In London, there are a staggering 5,200 people per kilometre squared, tussling it out for limited housing, desirable schools, cycle lanes and space on the tube. By excluding London, the national average drops to 321.

The census figures, taken on 27 March 2011, prompted a mixed response, ranging from doom and gloom about bursting Britain to optimism about the country’s ability to cope, adapt and take advantage of the growing, and increasingly diverse population amid shrinking natural and financial resources.

Matt Cavanagh, visiting fellow at the Institute of Public Policy, said: “It is really only London and the South East which is crowded, rather than our island as a whole. Today’s figures show that some local authorities, particularly in the north, are struggling with the opposite problem.

He added: “Planning for infrastructure, housing, and services, and more fundamentally, our attitude to urbanization, resource scarcity, emissions and other related questions, [are relevant issues] even in the hypothetical scenario of zero net immigration.”

Simon Ross, chief executive of Population Matters, said: "England faces unsustainable pressure on housing, roads and public transport and green spaces... we should give an example to other countries by seeking to limit our numbers."

The biggest increases were among the very old and very young.

There were 3.5million pre-school children in 2011 – 406,000 more than 10 years earlier – with a 12 per cent rise in this group in the West Midlands. The birth rate is higher among new migrants because they are usually of working age, but is also rising among British born women from different ethnic backgrounds.

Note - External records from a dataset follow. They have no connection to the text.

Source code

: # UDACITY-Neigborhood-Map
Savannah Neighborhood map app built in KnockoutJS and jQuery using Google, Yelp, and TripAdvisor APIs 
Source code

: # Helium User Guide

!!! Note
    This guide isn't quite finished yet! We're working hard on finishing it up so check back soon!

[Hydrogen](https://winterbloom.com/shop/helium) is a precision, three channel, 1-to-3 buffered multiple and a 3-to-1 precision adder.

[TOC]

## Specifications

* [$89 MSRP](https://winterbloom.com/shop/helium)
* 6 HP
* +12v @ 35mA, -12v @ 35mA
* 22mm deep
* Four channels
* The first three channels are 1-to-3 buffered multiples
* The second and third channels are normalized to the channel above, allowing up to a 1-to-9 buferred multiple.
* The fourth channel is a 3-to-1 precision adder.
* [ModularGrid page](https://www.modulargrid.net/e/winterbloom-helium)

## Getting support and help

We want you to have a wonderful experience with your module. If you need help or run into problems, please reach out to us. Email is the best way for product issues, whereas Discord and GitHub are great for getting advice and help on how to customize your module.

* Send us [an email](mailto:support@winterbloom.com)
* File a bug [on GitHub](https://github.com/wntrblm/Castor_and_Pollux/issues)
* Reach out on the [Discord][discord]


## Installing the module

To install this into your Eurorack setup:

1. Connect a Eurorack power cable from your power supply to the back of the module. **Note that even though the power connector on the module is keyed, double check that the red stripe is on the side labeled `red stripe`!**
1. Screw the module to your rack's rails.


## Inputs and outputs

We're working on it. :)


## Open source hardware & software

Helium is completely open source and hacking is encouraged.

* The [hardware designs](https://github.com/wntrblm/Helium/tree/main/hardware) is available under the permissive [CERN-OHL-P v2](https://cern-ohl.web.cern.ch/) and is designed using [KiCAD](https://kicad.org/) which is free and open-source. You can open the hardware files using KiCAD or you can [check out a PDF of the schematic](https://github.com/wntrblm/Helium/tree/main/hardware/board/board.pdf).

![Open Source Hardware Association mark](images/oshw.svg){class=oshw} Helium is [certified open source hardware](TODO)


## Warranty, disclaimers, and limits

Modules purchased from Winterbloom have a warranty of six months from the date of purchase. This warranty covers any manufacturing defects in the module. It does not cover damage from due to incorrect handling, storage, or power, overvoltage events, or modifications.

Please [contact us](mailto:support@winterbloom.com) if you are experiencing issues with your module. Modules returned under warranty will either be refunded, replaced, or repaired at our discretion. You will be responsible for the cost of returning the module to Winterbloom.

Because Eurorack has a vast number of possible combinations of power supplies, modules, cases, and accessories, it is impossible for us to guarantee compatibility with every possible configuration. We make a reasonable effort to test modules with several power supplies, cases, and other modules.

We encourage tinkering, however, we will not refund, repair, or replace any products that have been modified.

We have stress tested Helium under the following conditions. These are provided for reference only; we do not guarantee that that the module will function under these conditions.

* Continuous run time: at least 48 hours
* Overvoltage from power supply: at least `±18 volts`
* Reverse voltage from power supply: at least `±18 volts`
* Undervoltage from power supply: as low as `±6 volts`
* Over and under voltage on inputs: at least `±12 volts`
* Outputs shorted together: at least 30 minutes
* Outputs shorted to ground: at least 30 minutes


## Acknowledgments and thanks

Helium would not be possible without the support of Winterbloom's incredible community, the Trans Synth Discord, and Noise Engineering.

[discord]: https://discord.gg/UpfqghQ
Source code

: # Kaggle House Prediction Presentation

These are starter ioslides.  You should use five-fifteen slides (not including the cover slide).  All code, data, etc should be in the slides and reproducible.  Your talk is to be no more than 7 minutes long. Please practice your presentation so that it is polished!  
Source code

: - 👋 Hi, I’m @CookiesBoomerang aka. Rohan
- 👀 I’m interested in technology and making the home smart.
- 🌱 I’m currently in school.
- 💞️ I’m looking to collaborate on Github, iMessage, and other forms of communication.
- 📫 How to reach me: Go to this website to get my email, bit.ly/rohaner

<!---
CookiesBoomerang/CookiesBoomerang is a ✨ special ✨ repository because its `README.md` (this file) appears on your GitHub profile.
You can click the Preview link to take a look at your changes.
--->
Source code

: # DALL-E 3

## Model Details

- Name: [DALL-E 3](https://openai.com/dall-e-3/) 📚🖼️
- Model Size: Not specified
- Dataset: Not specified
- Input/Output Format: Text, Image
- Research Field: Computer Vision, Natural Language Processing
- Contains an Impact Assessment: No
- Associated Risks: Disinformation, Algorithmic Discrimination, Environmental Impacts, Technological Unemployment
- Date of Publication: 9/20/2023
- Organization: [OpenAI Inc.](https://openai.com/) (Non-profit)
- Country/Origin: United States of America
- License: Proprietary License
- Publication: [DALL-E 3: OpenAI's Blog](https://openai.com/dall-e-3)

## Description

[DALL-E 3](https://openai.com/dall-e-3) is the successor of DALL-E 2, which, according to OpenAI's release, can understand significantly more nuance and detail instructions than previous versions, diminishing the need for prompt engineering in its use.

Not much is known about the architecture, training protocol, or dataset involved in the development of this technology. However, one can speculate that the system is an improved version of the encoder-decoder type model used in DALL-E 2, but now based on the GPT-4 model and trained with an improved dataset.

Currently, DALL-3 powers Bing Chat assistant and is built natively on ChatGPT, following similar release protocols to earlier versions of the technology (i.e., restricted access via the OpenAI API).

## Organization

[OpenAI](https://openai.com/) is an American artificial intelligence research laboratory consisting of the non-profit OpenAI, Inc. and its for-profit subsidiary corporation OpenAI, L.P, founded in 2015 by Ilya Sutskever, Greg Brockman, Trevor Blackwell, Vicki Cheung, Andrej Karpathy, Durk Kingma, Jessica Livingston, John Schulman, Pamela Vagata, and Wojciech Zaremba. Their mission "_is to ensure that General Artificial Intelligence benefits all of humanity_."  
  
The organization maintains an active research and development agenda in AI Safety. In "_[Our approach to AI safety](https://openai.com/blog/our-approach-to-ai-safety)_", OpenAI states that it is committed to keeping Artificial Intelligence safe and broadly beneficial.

For the first time ever, one in six Britons is now over 65. The biggest rise was among the over 90s reflecting the increased longevity most individuals covet, and most public policy makers fear due to demand for health and social care services. 

Again, regional variations were apparent as in 11 local authorities more than a quarter of the population are aged 65 or over, with the highest being Christchurch in Dorset with 30 per cent.

This age distribution has huge implications for the provision of public services such as hospitals, social care and schools, but also for the amount of tax revenue councils can expect to earn and how much they receive from Whitehall. 

A debate is raging about the accuracy of the data, for example Westminster council today accused the ONS of “under counting” and so depriving it of rightful government funds, and this could be the last ever national census.

In terms of baseline numbers, the biggest implication of the 7 per cent increase was for housing, according to Professor Jane Falkingham, director of the Centre for Population Change at Southampton University. “But the changing age structure has biggest implications for health and education.”

She added: “In general the migrant numbers just mean we are becoming a more diverse and dynamic culture, with people bringing their skills to the UK. But there are some local areas which have seen dramatic transformations of their ethnic mix and the further breakdown of data we get from the ONS later this year will help local authorities to see whether they are providing the right services for their population.”